Data supplied >>
=== Section Start ===

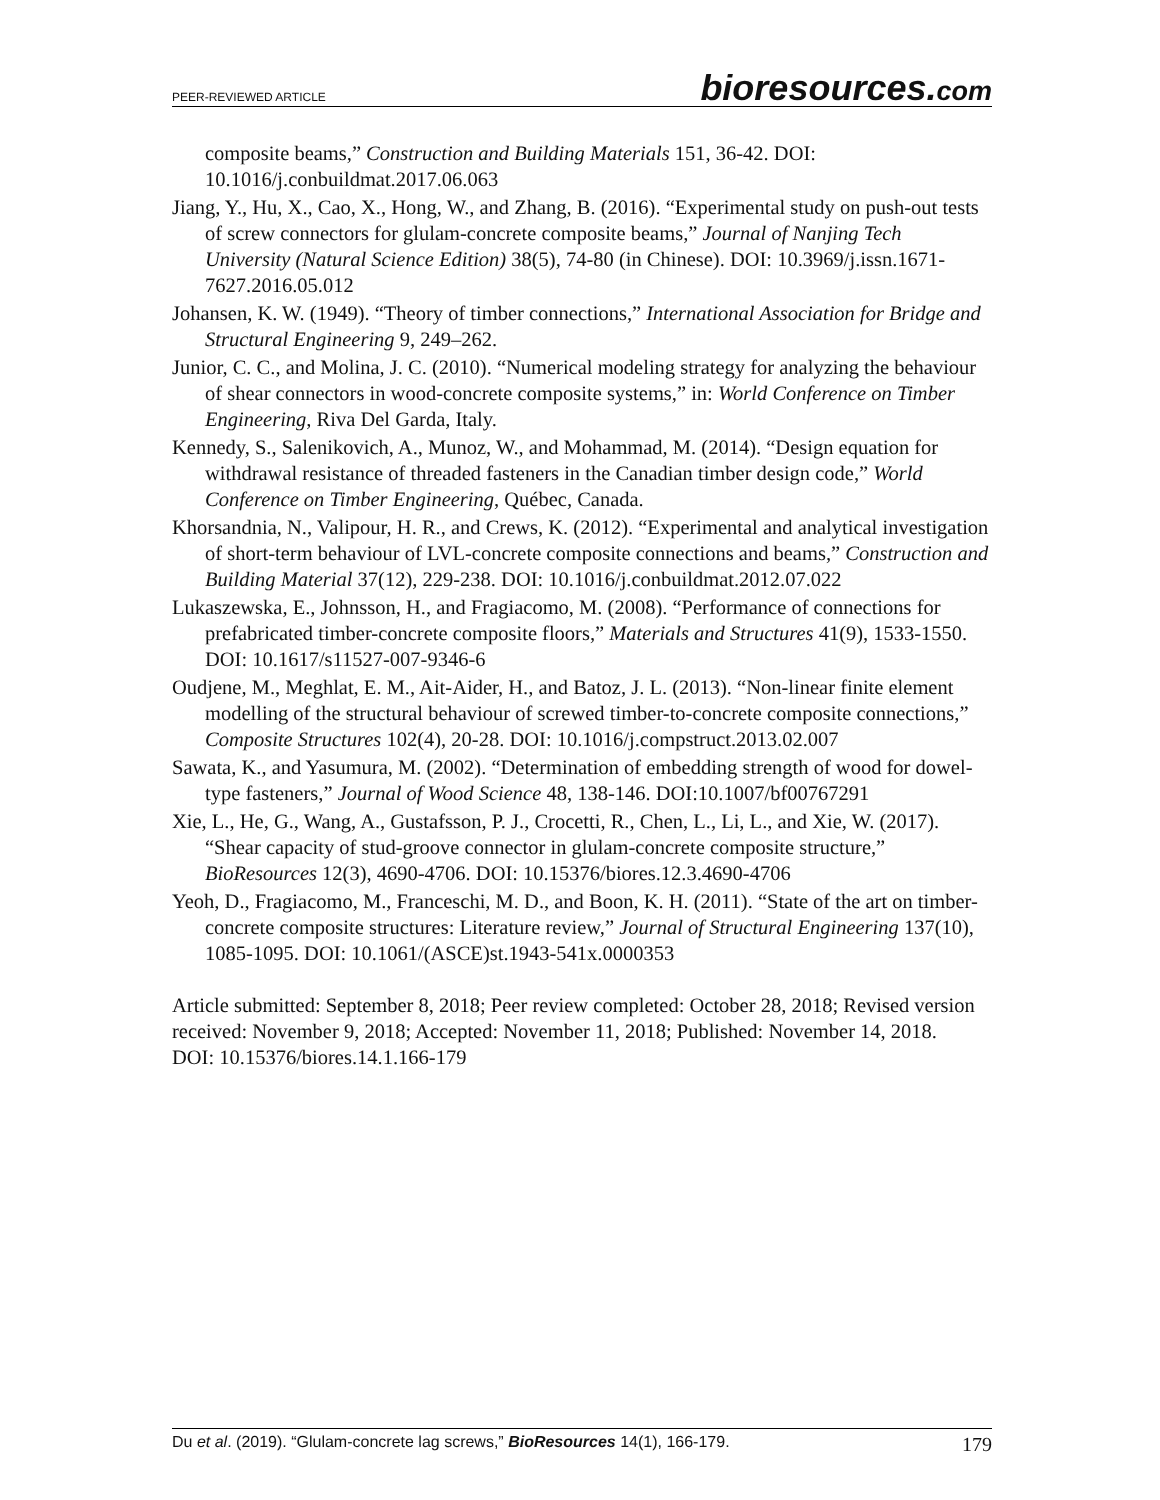PEER-REVIEWED ARTICLE
bioresources.com
composite beams,” Construction and Building Materials 151, 36-42. DOI: 10.1016/j.conbuildmat.2017.06.063
Jiang, Y., Hu, X., Cao, X., Hong, W., and Zhang, B. (2016). “Experimental study on push-out tests of screw connectors for glulam-concrete composite beams,” Journal of Nanjing Tech University (Natural Science Edition) 38(5), 74-80 (in Chinese). DOI: 10.3969/j.issn.1671-7627.2016.05.012
Johansen, K. W. (1949). “Theory of timber connections,” International Association for Bridge and Structural Engineering 9, 249–262.
Junior, C. C., and Molina, J. C. (2010). “Numerical modeling strategy for analyzing the behaviour of shear connectors in wood-concrete composite systems,” in: World Conference on Timber Engineering, Riva Del Garda, Italy.
Kennedy, S., Salenikovich, A., Munoz, W., and Mohammad, M. (2014). “Design equation for withdrawal resistance of threaded fasteners in the Canadian timber design code,” World Conference on Timber Engineering, Québec, Canada.
Khorsandnia, N., Valipour, H. R., and Crews, K. (2012). “Experimental and analytical investigation of short-term behaviour of LVL-concrete composite connections and beams,” Construction and Building Material 37(12), 229-238. DOI: 10.1016/j.conbuildmat.2012.07.022
Lukaszewska, E., Johnsson, H., and Fragiacomo, M. (2008). “Performance of connections for prefabricated timber-concrete composite floors,” Materials and Structures 41(9), 1533-1550. DOI: 10.1617/s11527-007-9346-6
Oudjene, M., Meghlat, E. M., Ait-Aider, H., and Batoz, J. L. (2013). “Non-linear finite element modelling of the structural behaviour of screwed timber-to-concrete composite connections,” Composite Structures 102(4), 20-28. DOI: 10.1016/j.compstruct.2013.02.007
Sawata, K., and Yasumura, M. (2002). “Determination of embedding strength of wood for dowel-type fasteners,” Journal of Wood Science 48, 138-146. DOI:10.1007/bf00767291
Xie, L., He, G., Wang, A., Gustafsson, P. J., Crocetti, R., Chen, L., Li, L., and Xie, W. (2017). “Shear capacity of stud-groove connector in glulam-concrete composite structure,” BioResources 12(3), 4690-4706. DOI: 10.15376/biores.12.3.4690-4706
Yeoh, D., Fragiacomo, M., Franceschi, M. D., and Boon, K. H. (2011). “State of the art on timber-concrete composite structures: Literature review,” Journal of Structural Engineering 137(10), 1085-1095. DOI: 10.1061/(ASCE)st.1943-541x.0000353
Article submitted: September 8, 2018; Peer review completed: October 28, 2018; Revised version received: November 9, 2018; Accepted: November 11, 2018; Published: November 14, 2018.
DOI: 10.15376/biores.14.1.166-179
Du et al. (2019). “Glulam-concrete lag screws,” BioResources 14(1), 166-179.
179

=== Section End ===

Work task >>
Retype all entries above verbatim; no pictures belong in the copy.

Solution >>
PEER-REVIEWED ARTICLE
bioresources.com
composite beams,” Construction and Building Materials 151, 36-42. DOI: 10.1016/j.conbuildmat.2017.06.063
Jiang, Y., Hu, X., Cao, X., Hong, W., and Zhang, B. (2016). “Experimental study on push-out tests of screw connectors for glulam-concrete composite beams,” Journal of Nanjing Tech University (Natural Science Edition) 38(5), 74-80 (in Chinese). DOI: 10.3969/j.issn.1671-7627.2016.05.012
Johansen, K. W. (1949). “Theory of timber connections,” International Association for Bridge and Structural Engineering 9, 249–262.
Junior, C. C., and Molina, J. C. (2010). “Numerical modeling strategy for analyzing the behaviour of shear connectors in wood-concrete composite systems,” in: World Conference on Timber Engineering, Riva Del Garda, Italy.
Kennedy, S., Salenikovich, A., Munoz, W., and Mohammad, M. (2014). “Design equation for withdrawal resistance of threaded fasteners in the Canadian timber design code,” World Conference on Timber Engineering, Québec, Canada.
Khorsandnia, N., Valipour, H. R., and Crews, K. (2012). “Experimental and analytical investigation of short-term behaviour of LVL-concrete composite connections and beams,” Construction and Building Material 37(12), 229-238. DOI: 10.1016/j.conbuildmat.2012.07.022
Lukaszewska, E., Johnsson, H., and Fragiacomo, M. (2008). “Performance of connections for prefabricated timber-concrete composite floors,” Materials and Structures 41(9), 1533-1550. DOI: 10.1617/s11527-007-9346-6
Oudjene, M., Meghlat, E. M., Ait-Aider, H., and Batoz, J. L. (2013). “Non-linear finite element modelling of the structural behaviour of screwed timber-to-concrete composite connections,” Composite Structures 102(4), 20-28. DOI: 10.1016/j.compstruct.2013.02.007
Sawata, K., and Yasumura, M. (2002). “Determination of embedding strength of wood for dowel-type fasteners,” Journal of Wood Science 48, 138-146. DOI:10.1007/bf00767291
Xie, L., He, G., Wang, A., Gustafsson, P. J., Crocetti, R., Chen, L., Li, L., and Xie, W. (2017). “Shear capacity of stud-groove connector in glulam-concrete composite structure,” BioResources 12(3), 4690-4706. DOI: 10.15376/biores.12.3.4690-4706
Yeoh, D., Fragiacomo, M., Franceschi, M. D., and Boon, K. H. (2011). “State of the art on timber-concrete composite structures: Literature review,” Journal of Structural Engineering 137(10), 1085-1095. DOI: 10.1061/(ASCE)st.1943-541x.0000353
Article submitted: September 8, 2018; Peer review completed: October 28, 2018; Revised version received: November 9, 2018; Accepted: November 11, 2018; Published: November 14, 2018.
DOI: 10.15376/biores.14.1.166-179
Du et al. (2019). “Glulam-concrete lag screws,” BioResources 14(1), 166-179.
179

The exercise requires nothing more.